ACTIVITY
When you find the word "trial" in a line of the entries, please copy the whole line.
▬▬▬
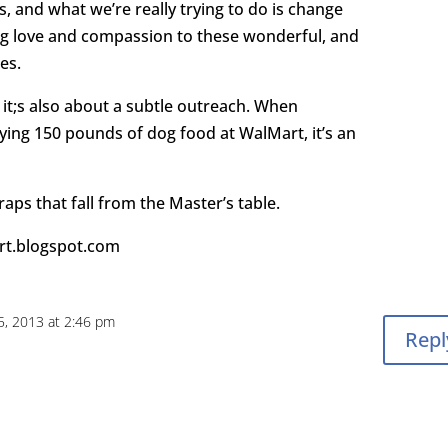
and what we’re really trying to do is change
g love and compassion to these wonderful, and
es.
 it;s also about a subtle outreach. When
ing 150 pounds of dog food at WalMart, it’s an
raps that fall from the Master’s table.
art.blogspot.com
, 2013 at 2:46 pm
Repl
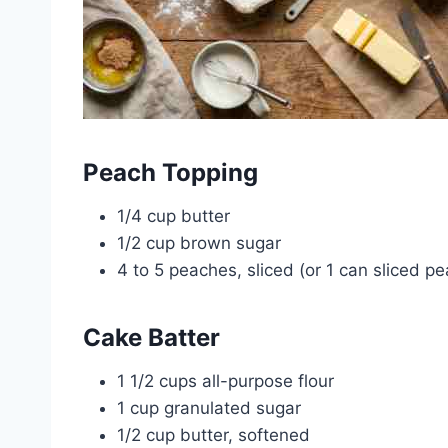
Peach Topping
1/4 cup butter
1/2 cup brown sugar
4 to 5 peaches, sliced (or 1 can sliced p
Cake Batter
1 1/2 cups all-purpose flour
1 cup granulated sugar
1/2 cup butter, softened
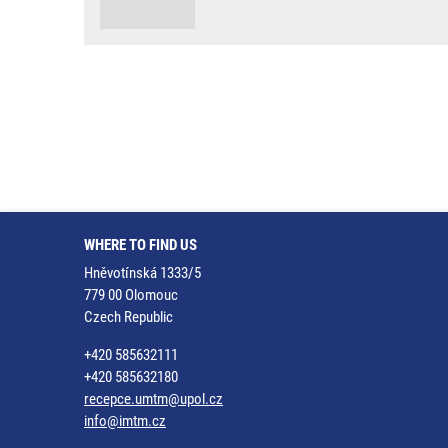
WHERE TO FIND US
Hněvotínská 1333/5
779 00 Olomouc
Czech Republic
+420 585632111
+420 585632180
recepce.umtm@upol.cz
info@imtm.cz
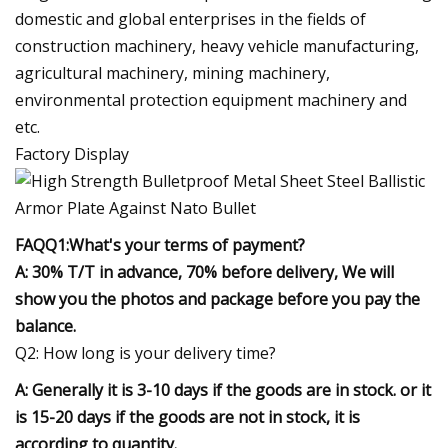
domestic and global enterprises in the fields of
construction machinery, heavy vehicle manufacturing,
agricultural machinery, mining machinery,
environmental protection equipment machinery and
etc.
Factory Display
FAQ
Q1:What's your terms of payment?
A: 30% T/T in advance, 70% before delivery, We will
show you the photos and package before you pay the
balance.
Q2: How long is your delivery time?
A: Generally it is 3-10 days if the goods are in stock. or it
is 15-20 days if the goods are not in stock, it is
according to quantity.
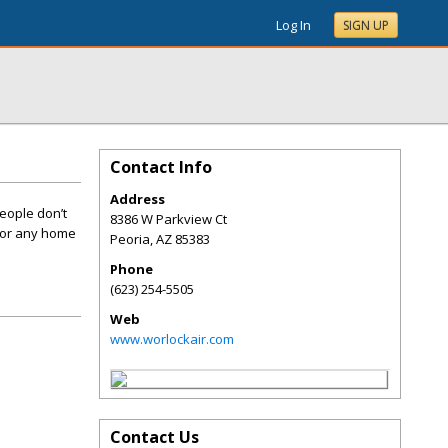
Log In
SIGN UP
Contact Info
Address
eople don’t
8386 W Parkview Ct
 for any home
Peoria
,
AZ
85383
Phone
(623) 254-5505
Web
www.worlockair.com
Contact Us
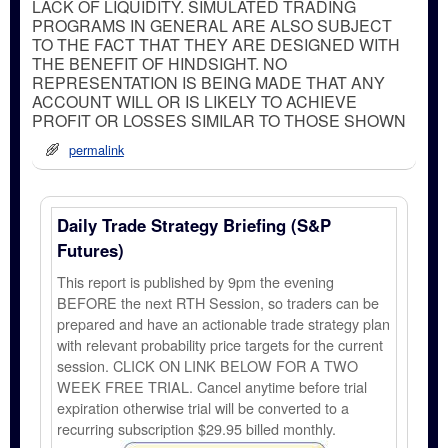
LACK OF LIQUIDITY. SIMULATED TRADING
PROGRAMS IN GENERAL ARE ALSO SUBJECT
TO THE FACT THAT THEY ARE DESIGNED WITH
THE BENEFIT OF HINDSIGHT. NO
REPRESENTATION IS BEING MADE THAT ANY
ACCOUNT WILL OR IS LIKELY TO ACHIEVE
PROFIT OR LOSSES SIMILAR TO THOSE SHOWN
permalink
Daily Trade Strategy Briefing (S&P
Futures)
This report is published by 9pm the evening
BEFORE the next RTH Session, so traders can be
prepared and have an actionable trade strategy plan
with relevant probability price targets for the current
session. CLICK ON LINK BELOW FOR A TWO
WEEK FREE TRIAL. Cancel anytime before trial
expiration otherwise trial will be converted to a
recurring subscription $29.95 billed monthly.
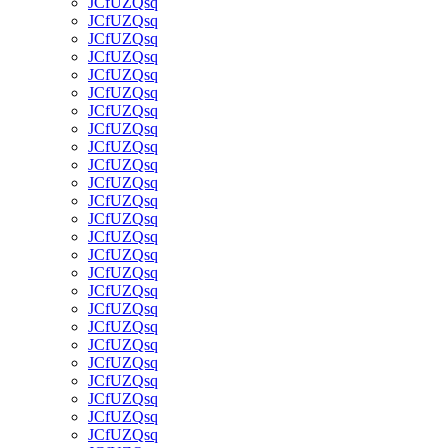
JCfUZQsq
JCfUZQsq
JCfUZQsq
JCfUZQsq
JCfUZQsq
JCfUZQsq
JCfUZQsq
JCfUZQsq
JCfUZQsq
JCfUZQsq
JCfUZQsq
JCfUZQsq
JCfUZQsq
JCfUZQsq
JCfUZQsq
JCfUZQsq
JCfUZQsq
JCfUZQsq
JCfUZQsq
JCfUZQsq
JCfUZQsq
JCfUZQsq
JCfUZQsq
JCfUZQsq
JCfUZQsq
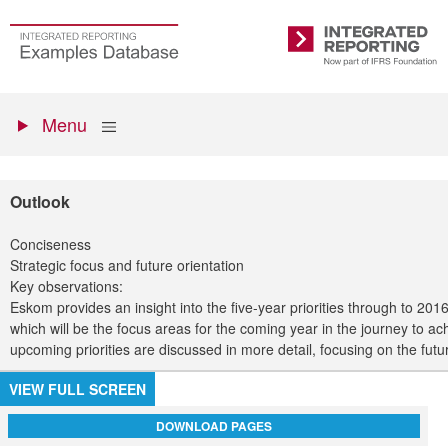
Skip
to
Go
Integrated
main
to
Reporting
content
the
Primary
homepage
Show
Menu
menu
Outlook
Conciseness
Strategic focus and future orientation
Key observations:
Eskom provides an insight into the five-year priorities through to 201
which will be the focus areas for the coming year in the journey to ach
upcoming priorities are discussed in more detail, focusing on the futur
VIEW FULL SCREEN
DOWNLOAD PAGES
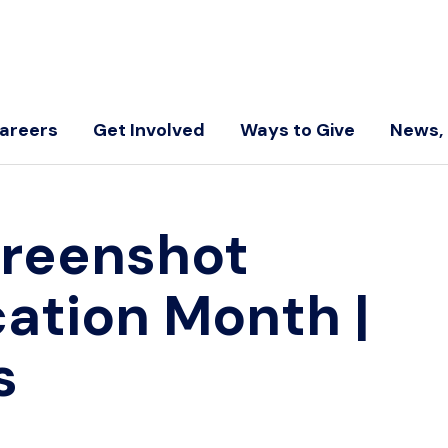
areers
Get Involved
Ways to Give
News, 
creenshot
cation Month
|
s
▬▬▬
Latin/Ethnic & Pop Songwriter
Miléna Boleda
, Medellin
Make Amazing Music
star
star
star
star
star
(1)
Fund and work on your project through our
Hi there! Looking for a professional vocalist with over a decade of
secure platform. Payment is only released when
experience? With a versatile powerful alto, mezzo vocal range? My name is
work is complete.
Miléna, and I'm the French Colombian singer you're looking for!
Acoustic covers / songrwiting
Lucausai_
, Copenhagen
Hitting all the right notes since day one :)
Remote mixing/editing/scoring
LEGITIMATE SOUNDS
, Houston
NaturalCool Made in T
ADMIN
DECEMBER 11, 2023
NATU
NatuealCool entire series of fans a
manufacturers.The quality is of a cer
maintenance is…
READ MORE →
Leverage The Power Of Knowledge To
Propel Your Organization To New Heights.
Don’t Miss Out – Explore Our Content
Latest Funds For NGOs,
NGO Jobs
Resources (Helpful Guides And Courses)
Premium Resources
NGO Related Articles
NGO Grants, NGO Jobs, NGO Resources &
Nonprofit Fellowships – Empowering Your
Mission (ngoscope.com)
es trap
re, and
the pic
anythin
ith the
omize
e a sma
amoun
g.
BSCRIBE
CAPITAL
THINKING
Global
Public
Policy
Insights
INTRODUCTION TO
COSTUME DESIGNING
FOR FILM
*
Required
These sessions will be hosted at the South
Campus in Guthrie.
▬▬▬
REPLY TO THE TASK
WEEK FREE TRIAL. Cancel anytime before trial
expiration otherwise trial will be converted to a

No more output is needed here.